◆ Task description
Reproduce the text of every item below, keeping each line and character unchanged.

◆ Data for this task
-*-*-

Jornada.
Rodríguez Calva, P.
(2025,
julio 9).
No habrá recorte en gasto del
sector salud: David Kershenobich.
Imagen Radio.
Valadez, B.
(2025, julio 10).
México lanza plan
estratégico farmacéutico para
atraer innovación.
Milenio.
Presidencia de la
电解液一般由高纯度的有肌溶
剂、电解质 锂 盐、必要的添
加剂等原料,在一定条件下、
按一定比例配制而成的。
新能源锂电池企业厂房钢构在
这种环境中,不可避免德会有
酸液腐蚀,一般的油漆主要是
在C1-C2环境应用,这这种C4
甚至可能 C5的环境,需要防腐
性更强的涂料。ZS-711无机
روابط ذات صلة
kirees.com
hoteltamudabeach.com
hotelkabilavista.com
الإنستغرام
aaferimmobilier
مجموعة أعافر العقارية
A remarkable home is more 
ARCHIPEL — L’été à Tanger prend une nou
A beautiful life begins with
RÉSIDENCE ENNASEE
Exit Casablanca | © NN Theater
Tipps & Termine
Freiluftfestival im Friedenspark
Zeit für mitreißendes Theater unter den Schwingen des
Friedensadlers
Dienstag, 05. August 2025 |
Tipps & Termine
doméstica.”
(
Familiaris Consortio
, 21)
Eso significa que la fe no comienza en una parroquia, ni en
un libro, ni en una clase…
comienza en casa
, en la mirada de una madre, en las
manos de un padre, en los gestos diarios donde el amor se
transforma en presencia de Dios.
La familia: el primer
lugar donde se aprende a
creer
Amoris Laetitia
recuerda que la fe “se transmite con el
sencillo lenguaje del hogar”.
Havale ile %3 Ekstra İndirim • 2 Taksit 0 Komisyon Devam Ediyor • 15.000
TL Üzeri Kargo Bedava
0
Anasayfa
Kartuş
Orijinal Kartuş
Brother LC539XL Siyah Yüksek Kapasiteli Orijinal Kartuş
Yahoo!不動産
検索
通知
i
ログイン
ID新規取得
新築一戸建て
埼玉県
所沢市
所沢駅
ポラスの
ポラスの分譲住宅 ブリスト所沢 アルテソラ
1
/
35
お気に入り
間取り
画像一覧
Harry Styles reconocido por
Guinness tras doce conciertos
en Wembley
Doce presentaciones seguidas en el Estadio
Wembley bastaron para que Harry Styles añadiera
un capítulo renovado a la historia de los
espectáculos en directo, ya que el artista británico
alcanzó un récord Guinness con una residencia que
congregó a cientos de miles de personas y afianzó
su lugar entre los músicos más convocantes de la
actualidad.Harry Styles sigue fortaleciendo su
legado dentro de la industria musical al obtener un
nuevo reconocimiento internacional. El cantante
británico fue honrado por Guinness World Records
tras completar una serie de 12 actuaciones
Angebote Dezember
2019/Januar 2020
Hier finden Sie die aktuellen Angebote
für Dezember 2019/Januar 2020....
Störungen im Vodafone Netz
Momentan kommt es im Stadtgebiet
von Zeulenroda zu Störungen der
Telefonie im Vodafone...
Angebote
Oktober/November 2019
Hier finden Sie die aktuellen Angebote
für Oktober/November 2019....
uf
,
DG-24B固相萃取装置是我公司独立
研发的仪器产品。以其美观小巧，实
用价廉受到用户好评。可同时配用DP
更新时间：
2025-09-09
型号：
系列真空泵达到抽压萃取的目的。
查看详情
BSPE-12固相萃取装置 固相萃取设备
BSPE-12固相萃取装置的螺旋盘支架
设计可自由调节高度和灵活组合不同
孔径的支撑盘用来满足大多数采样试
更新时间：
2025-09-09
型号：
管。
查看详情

-*-*-

◆ Finished task
Jornada.
Rodríguez Calva, P.
(2025,
julio 9).
No habrá recorte en gasto del
sector salud: David Kershenobich.
Imagen Radio.
Valadez, B.
(2025, julio 10).
México lanza plan
estratégico farmacéutico para
atraer innovación.
Milenio.
Presidencia de la
电解液一般由高纯度的有肌溶
剂、电解质 锂 盐、必要的添
加剂等原料,在一定条件下、
按一定比例配制而成的。
新能源锂电池企业厂房钢构在
这种环境中,不可避免德会有
酸液腐蚀,一般的油漆主要是
在C1-C2环境应用,这这种C4
甚至可能 C5的环境,需要防腐
性更强的涂料。ZS-711无机
روابط ذات صلة
kirees.com
hoteltamudabeach.com
hotelkabilavista.com
الإنستغرام
aaferimmobilier
مجموعة أعافر العقارية
A remarkable home is more 
ARCHIPEL — L’été à Tanger prend une nou
A beautiful life begins with
RÉSIDENCE ENNASEE
Exit Casablanca | © NN Theater
Tipps & Termine
Freiluftfestival im Friedenspark
Zeit für mitreißendes Theater unter den Schwingen des
Friedensadlers
Dienstag, 05. August 2025 |
Tipps & Termine
doméstica.”
(
Familiaris Consortio
, 21)
Eso significa que la fe no comienza en una parroquia, ni en
un libro, ni en una clase…
comienza en casa
, en la mirada de una madre, en las
manos de un padre, en los gestos diarios donde el amor se
transforma en presencia de Dios.
La familia: el primer
lugar donde se aprende a
creer
Amoris Laetitia
recuerda que la fe “se transmite con el
sencillo lenguaje del hogar”.
Havale ile %3 Ekstra İndirim • 2 Taksit 0 Komisyon Devam Ediyor • 15.000
TL Üzeri Kargo Bedava
0
Anasayfa
Kartuş
Orijinal Kartuş
Brother LC539XL Siyah Yüksek Kapasiteli Orijinal Kartuş
Yahoo!不動産
検索
通知
i
ログイン
ID新規取得
新築一戸建て
埼玉県
所沢市
所沢駅
ポラスの
ポラスの分譲住宅 ブリスト所沢 アルテソラ
1
/
35
お気に入り
間取り
画像一覧
Harry Styles reconocido por
Guinness tras doce conciertos
en Wembley
Doce presentaciones seguidas en el Estadio
Wembley bastaron para que Harry Styles añadiera
un capítulo renovado a la historia de los
espectáculos en directo, ya que el artista británico
alcanzó un récord Guinness con una residencia que
congregó a cientos de miles de personas y afianzó
su lugar entre los músicos más convocantes de la
actualidad.Harry Styles sigue fortaleciendo su
legado dentro de la industria musical al obtener un
nuevo reconocimiento internacional. El cantante
británico fue honrado por Guinness World Records
tras completar una serie de 12 actuaciones
Angebote Dezember
2019/Januar 2020
Hier finden Sie die aktuellen Angebote
für Dezember 2019/Januar 2020....
Störungen im Vodafone Netz
Momentan kommt es im Stadtgebiet
von Zeulenroda zu Störungen der
Telefonie im Vodafone...
Angebote
Oktober/November 2019
Hier finden Sie die aktuellen Angebote
für Oktober/November 2019....
uf
,
DG-24B固相萃取装置是我公司独立
研发的仪器产品。以其美观小巧，实
用价廉受到用户好评。可同时配用DP
更新时间：
2025-09-09
型号：
系列真空泵达到抽压萃取的目的。
查看详情
BSPE-12固相萃取装置 固相萃取设备
BSPE-12固相萃取装置的螺旋盘支架
设计可自由调节高度和灵活组合不同
孔径的支撑盘用来满足大多数采样试
更新时间：
2025-09-09
型号：
管。
查看详情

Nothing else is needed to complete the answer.